The Input Size → Complexity Cheat Sheet
| Input Size (n) | Required Complexity | Typical Approach |
|---|---|---|
| n ≤ 10 | O(n!) or O(2ⁿ) | Brute force, full permutations |
| n ≤ 20 | O(2ⁿ) or O(n² · 2ⁿ) | Bitmask DP |
| n ≤ 500 | O(n³) | Floyd-Warshall, naive DP |
| n ≤ 5,000 | O(n²) | Quadratic DP, bubble sort |
| n ≤ 10⁶ | O(n log n) | Sorting, segment trees |
| n ≤ 10⁸ | O(n) | Linear scan, two pointers |
| n > 10⁸ | O(log n) or O(1) | Binary search, math formula |
How to Apply This in a Contest
- Read the constraints first. What is the maximum value of n?
- Identify the required complexity from the table above.
- Think of algorithms in that class. What data structures or techniques live at O(n log n)?
- Design your solution backward from the complexity budget.
For example: if n ≤ 200,000 and the time limit is 2 seconds, you have roughly 2 × 10⁸ operations — meaning O(n log n) is safe, but O(n²) (which would be 4 × 10¹⁰) will time out hard.
Hidden Constant Factors
Big-O notation hides constant factors. In practice, these matter:
- An O(n log n) solution with heavy cache misses may be slower than a well-tuned O(n²) solution for small n.

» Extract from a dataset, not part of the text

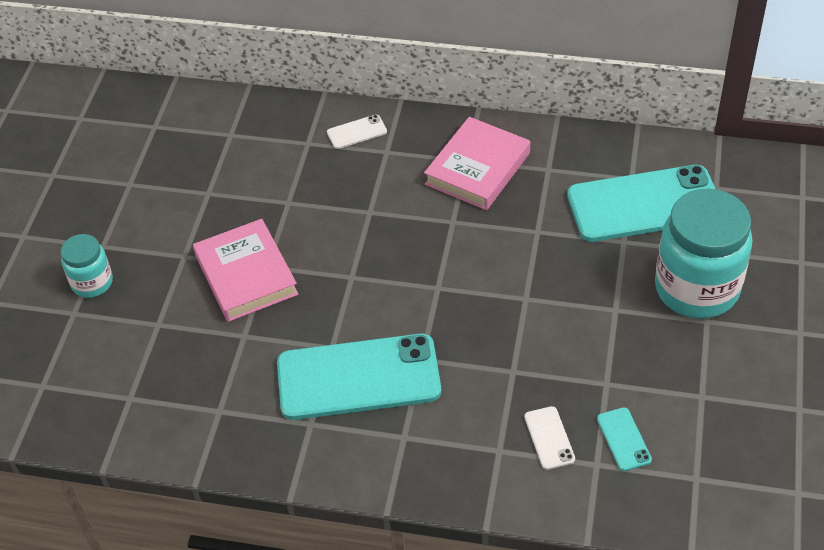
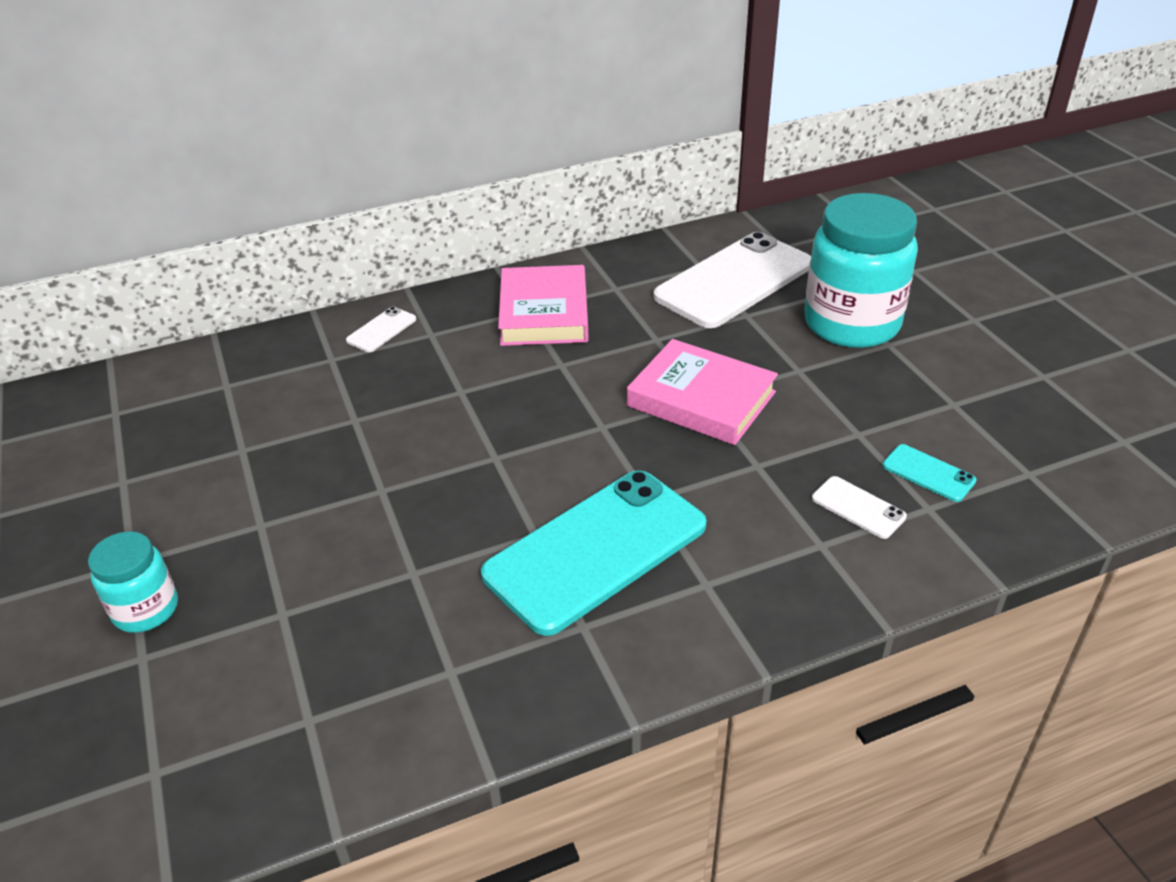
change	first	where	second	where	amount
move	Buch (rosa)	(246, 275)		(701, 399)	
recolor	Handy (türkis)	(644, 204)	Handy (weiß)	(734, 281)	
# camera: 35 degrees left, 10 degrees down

- Python is roughly 50–100x slower than C++ — factor this in. An O(n²) solution might pass in C++ but TLE in Python at the same n.
- Avoid unnecessary memory allocations inside hot loops.
- I/O speed matters. Use
sys.stdin.readlinein Python andios_base::sync_with_stdio(false)in C++.
Common Pitfalls
Nested Loops That Look Linear
A loop with an inner while that advances its own pointer isn't always O(n²). The two-pointer technique runs in O(n) total because each pointer moves at most n times in total — not n times per outer iteration.
Sorting Bottleneck
Even if your main algorithm is O(n), if you sort inside a loop you may unknowingly have O(n² log n). Always identify where sorting happens.
Recursion Depth and Stack Overflow
Deep recursion in DFS on large inputs can cause stack overflow. Iterative DFS with an explicit stack avoids this.
Practice Drill
Before your next contest, open a problem and cover the solution section. Read only the constraints and time limit. Write down your complexity target and one candidate algorithm. Then compare to the editorial. Do this consistently and your intuition will sharpen rapidly.
The Meta-Skill
Complexity thinking isn't just for contests. It makes you a better engineer: you'll instinctively spot when a proposed solution won't scale, propose better alternatives, and communicate clearly with teammates about performance tradeoffs.